[Activity]
Render every line of text from all the entries as a JSON list of strings, one string per line, with blank lines omitted. Leave the pictures out of your answer.

Data for this task Block Start

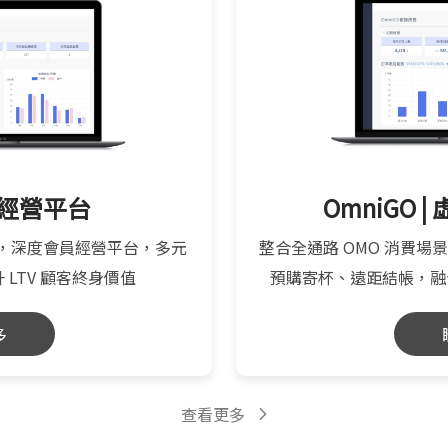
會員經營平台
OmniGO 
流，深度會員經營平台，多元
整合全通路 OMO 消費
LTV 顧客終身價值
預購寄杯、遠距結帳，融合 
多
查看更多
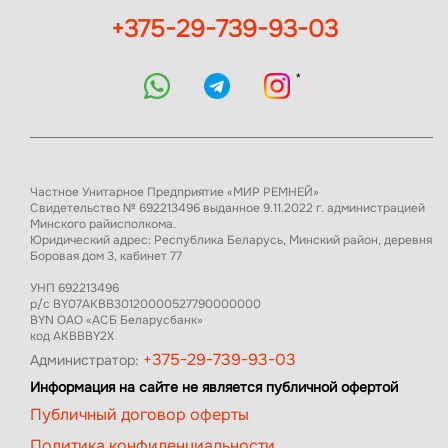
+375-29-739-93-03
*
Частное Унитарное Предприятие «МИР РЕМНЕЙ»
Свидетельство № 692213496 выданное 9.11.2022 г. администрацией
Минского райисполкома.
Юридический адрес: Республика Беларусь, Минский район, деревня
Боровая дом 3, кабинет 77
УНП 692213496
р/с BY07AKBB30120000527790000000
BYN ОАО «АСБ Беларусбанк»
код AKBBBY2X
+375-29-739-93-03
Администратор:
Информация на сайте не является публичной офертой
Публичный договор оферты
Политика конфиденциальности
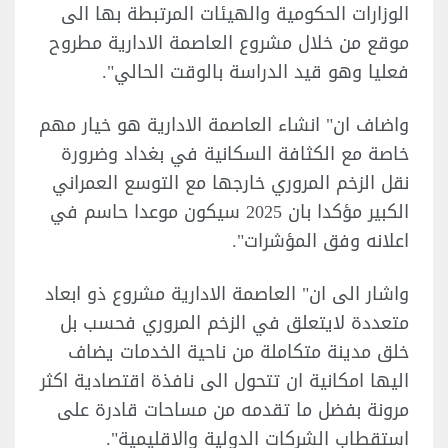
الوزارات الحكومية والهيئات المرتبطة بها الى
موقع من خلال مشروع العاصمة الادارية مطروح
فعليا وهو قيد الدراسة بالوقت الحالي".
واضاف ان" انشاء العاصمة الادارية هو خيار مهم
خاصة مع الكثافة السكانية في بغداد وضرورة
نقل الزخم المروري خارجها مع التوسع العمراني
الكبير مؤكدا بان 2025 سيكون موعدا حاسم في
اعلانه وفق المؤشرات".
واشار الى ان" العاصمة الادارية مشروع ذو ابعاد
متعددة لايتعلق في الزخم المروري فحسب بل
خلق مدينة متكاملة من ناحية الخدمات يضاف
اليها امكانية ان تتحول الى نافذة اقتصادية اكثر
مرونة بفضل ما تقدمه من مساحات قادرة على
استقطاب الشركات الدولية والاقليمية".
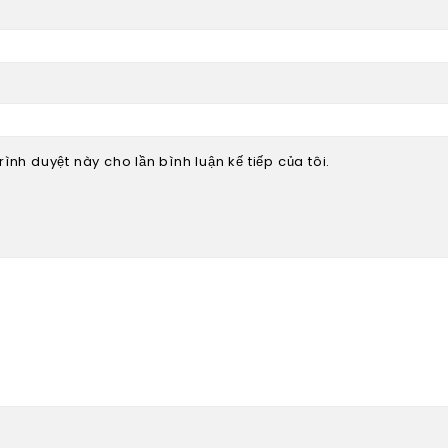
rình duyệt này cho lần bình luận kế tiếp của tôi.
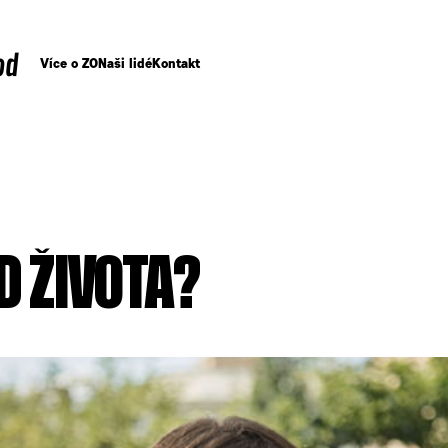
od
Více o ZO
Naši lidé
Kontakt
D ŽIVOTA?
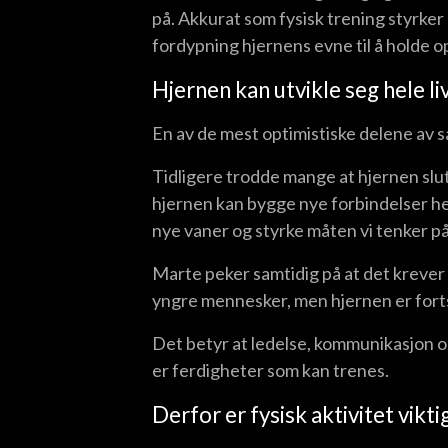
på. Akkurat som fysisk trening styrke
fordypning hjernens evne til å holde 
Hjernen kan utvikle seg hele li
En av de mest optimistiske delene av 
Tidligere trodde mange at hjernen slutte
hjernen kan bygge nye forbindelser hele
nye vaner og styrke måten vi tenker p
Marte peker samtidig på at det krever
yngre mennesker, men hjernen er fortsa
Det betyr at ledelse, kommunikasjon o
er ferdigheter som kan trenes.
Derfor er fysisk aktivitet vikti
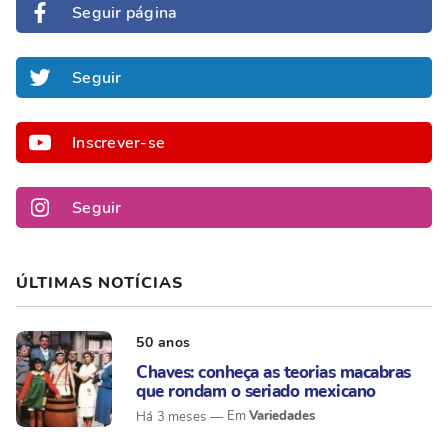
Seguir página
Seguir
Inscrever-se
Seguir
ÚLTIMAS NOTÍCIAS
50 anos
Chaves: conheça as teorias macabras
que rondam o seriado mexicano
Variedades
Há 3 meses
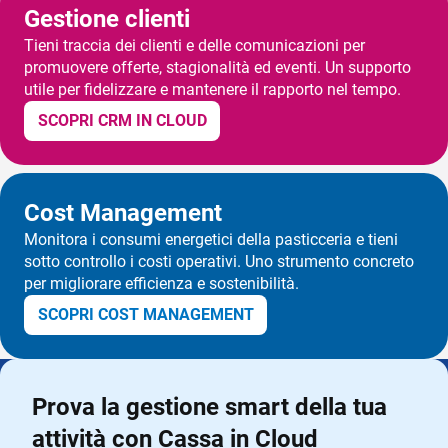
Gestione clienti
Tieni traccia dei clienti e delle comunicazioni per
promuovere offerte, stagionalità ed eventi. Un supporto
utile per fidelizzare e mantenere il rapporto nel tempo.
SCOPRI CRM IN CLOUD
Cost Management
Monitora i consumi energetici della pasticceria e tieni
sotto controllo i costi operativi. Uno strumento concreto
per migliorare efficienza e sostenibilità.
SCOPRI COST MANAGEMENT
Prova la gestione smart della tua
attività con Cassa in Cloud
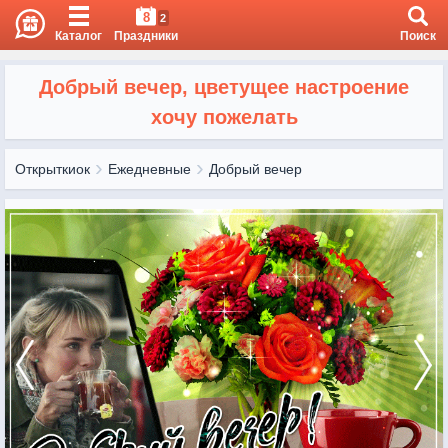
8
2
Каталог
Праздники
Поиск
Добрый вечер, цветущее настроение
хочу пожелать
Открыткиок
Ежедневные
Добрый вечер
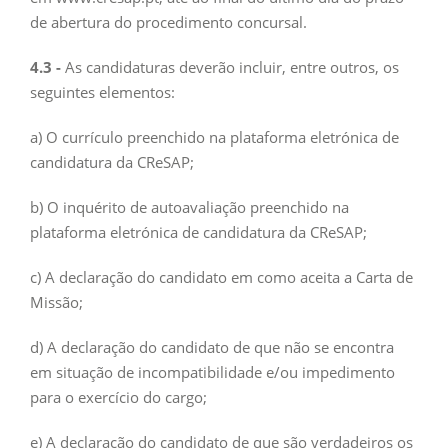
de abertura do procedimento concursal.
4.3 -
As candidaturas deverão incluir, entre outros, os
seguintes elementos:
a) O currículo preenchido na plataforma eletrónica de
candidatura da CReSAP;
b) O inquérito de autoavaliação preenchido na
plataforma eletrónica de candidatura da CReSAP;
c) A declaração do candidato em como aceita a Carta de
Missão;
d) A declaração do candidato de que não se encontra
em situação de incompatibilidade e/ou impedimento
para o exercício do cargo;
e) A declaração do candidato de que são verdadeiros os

Data for this task Block End

[Answer section]
[
  "會員經營平台",
  "OmniGO ",
  "流，深度會員經營平台，多元",
  "整合全通路 OMO 消費",
  "LTV 顧客終身價值",
  "預購寄杯、遠距結帳，融合 ",
  "多",
  "查看更多",
  "+375-29-739-93-03",
  "*",
  "Частное Унитарное Предприятие «МИР РЕМНЕЙ»",
  "Свидетельство № 692213496 выданное 9.11.2022 г. администрацией",
  "Минского райисполкома.",
  "Юридический адрес: Республика Беларусь, Минский район, деревня",
  "Боровая дом 3, кабинет 77",
  "УНП 692213496",
  "р/с BY07AKBB30120000527790000000",
  "BYN ОАО «АСБ Беларусбанк»",
  "код AKBBBY2X",
  "+375-29-739-93-03",
  "Администратор:",
  "Информация на сайте не является публичной офертой",
  "Публичный договор оферты",
  "Политика конфиденциальности",
  "الوزارات الحكومية والهيئات المرتبطة بها الى",
  "موقع من خلال مشروع العاصمة الادارية مطروح",
  "فعليا وهو قيد الدراسة بالوقت الحالي\".",
  "واضاف ان\" انشاء العاصمة الادارية هو خيار مهم",
  "خاصة مع الكثافة السكانية في بغداد وضرورة",
  "نقل الزخم المروري خارجها مع التوسع العمراني",
  "الكبير مؤكدا بان 2025 سيكون موعدا حاسم في",
  "اعلانه وفق المؤشرات\".",
  "واشار الى ان\" العاصمة الادارية مشروع ذو ابعاد",
  "متعددة لايتعلق في الزخم المروري فحسب بل",
  "خلق مدينة متكاملة من ناحية الخدمات يضاف",
  "اليها امكانية ان تتحول الى نافذة اقتصادية اكثر",
  "مرونة بفضل ما تقدمه من مساحات قادرة على",
  "استقطاب الشركات الدولية والاقليمية\".",
  "rình duyệt này cho lần bình luận kế tiếp của tôi.",
  "od",
  "Více o ZO",
  "Naši lidé",
  "Kontakt",
  "D ŽIVOTA?",
  "på. Akkurat som fysisk trening styrke",
  "fordypning hjernens evne til å holde ",
  "Hjernen kan utvikle seg hele li",
  "En av de mest optimistiske delene av ",
  "Tidligere trodde mange at hjernen slutte",
  "hjernen kan bygge nye forbindelser hele",
  "nye vaner og styrke måten vi tenker p",
  "Marte peker samtidig på at det krever",
  "yngre mennesker, men hjernen er fortsa",
  "Det betyr at ledelse, kommunikasjon o",
  "er ferdigheter som kan trenes.",
  "Derfor er fysisk aktivitet vikti",
  "Seguir página",
  "Seguir",
  "Inscrever-se",
  "Seguir",
  "ÚLTIMAS NOTÍCIAS",
  "50 anos",
  "Chaves: conheça as teorias macabras",
  "que rondam o seriado mexicano",
  "Variedades",
  "Há 3 meses",
  "Gestione clienti",
  "Tieni traccia dei clienti e delle comunicazioni per",
  "promuovere offerte, stagionalità ed eventi. Un supporto",
  "utile per fidelizzare e mantenere il rapporto nel tempo.",
  "SCOPRI CRM IN CLOUD",
  "Cost Management",
  "Monitora i consumi energetici della pasticceria e tieni",
  "sotto controllo i costi operativi. Uno strumento concreto",
  "per migliorare efficienza e sostenibilità.",
  "SCOPRI COST MANAGEMENT",
  "Prova la gestione smart della tua",
  "attività con Cassa in Cloud",
  "8",
  "2",
  "Каталог",
  "Праздники",
  "Поиск",
  "Добрый вечер, цветущее настроение",
  "хочу пожелать",
  "Открыткиок",
  "Ежедневные",
  "Добрый вечер",
  "de abertura do procedimento concursal.",
  "4.3 -",
  "As candidaturas deverão incluir, entre outros, os",
  "seguintes elementos:",
  "a) O currículo preenchido na plataforma eletrónica de",
  "candidatura da CReSAP;",
  "b) O inquérito de autoavaliação preenchido na",
  "plataforma eletrónica de candidatura da CReSAP;",
  "c) A declaração do candidato em como aceita a Carta de",
  "Missão;",
  "d) A declaração do candidato de que não se encontra",
  "em situação de incompatibilidade e/ou impedimento",
  "para o exercício do cargo;",
  "e) A declaração do candidato de que são verdadeiros os"
]